Men alone were likely to kill people while poisoning them as part of a practical joke, though how funny the victim found it, even if they survived to laugh, is questionable. Children were surprisingly likely to use poison. A Punch cartoon showed a child barely able to see over a druggist's counter buying arsenic; the youngest poisoner Watson encountered was just 11 years old.

Children were also quite likely to be poisoned. Between 1863 and 1887, homicide victims (from all causes) were more likely to be children under five than all other age groups combined, and poison took its share of this grisly toll. "I'll poison you out of the road" was a threat easily understood by children of the Victorian poor.

Courts forcing fathers to pay for the upbringing of their illegitimate children often resulted in a swift dispatch of the infant. Even more miserable were cases such as that of Rebecca Smith, who poisoned eight of her babies for fear they might "come to want", so that she could give what little food she had to the remaining child.
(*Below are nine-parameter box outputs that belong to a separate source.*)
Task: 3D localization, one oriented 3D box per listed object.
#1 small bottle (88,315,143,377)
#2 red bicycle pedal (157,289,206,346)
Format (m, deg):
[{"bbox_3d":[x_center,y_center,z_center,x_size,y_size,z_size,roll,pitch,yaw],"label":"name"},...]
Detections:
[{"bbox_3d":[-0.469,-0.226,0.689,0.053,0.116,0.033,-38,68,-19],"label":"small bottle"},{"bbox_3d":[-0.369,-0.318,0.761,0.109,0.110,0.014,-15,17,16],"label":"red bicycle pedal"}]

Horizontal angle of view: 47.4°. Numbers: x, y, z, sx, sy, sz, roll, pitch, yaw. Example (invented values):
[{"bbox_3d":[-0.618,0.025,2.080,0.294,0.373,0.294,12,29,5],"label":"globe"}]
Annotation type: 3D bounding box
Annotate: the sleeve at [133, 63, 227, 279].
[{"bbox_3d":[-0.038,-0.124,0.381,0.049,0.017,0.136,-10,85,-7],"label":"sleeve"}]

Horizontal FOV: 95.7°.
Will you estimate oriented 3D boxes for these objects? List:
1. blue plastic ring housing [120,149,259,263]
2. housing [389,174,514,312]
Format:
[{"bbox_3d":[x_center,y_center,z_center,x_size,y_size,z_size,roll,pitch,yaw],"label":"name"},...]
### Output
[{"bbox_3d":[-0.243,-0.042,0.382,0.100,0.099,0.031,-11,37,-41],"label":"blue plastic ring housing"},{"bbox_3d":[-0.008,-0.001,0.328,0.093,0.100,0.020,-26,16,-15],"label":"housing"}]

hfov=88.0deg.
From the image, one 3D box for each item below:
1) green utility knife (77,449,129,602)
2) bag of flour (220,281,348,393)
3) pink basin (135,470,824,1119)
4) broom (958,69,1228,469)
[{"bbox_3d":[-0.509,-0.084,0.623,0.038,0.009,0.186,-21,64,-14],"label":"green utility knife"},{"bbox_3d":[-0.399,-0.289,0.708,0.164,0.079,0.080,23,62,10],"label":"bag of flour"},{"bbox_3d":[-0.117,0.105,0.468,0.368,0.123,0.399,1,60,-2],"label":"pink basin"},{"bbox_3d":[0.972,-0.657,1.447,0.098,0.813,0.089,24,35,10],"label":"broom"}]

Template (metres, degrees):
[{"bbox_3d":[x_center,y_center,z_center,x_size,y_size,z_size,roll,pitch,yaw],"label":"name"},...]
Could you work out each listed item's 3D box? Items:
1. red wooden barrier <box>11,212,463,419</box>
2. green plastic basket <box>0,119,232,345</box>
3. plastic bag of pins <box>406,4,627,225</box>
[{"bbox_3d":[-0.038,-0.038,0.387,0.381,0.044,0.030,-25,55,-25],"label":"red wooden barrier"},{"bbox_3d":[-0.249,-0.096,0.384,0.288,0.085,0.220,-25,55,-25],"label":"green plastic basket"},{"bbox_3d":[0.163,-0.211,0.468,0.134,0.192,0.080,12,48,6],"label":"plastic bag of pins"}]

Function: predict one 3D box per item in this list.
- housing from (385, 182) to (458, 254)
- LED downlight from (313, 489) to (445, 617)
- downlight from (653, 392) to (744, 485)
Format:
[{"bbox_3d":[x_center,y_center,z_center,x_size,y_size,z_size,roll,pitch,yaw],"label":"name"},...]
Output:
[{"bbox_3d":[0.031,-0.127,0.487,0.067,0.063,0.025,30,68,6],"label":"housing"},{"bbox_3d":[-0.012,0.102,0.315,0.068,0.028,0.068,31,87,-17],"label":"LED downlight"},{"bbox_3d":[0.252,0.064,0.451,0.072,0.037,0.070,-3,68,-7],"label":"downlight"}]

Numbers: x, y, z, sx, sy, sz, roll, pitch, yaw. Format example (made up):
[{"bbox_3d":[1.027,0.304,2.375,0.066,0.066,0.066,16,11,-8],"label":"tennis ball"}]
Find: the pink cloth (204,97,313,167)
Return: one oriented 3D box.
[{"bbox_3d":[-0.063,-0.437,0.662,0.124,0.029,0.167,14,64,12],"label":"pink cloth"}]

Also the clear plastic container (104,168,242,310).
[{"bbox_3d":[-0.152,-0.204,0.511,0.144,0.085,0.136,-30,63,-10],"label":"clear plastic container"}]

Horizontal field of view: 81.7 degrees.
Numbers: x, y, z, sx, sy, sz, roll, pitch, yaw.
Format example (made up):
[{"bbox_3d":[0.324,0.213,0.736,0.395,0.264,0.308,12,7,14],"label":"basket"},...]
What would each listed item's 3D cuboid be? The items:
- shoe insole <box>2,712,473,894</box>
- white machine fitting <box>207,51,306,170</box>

In 1849 she became the last women to be hanged in England for the murder of her own baby

Dumplings, it seems, were an especially good vehicle for poison; hence the title of this post.

The Guardian's review left me a little confused, I have to admit: why were there so many poisonings in 18th- and 19th-century English history? (Or were there? Perhaps the cases described by Watson were more noteworthy for their gruesomeness than for their frequency...) Was the lack of regulation of poisons the main cause? How did the crime rate compare to the murder rate today?

Then again, perhaps it's the present day--when poison isn't a terribly common means of murder--that's atypical. Reading The Guardian's review, I have no idea how serious a work of history Watson's book really is. Even so, I get the clear sense that I'm ignorant of a lot of Victorian history. What makes this review so intriguing, I think, is the way it combines the familiar with the unexpected. No one who's even vaguely familiar with Dickens should be surprised that poverty and starvation faced a lot of Victorians. Nevertheless, the fact that English children were able to resort to poisoning, and the idea that this didn't surprise the readers of Punch, comes as something of a shock. But should it?

One of these days I may get around to writing about some more serious history. For now, though, I'll just indulge my interest in English crime as I wait for my dissertation proposal hearing. The excitement never dies!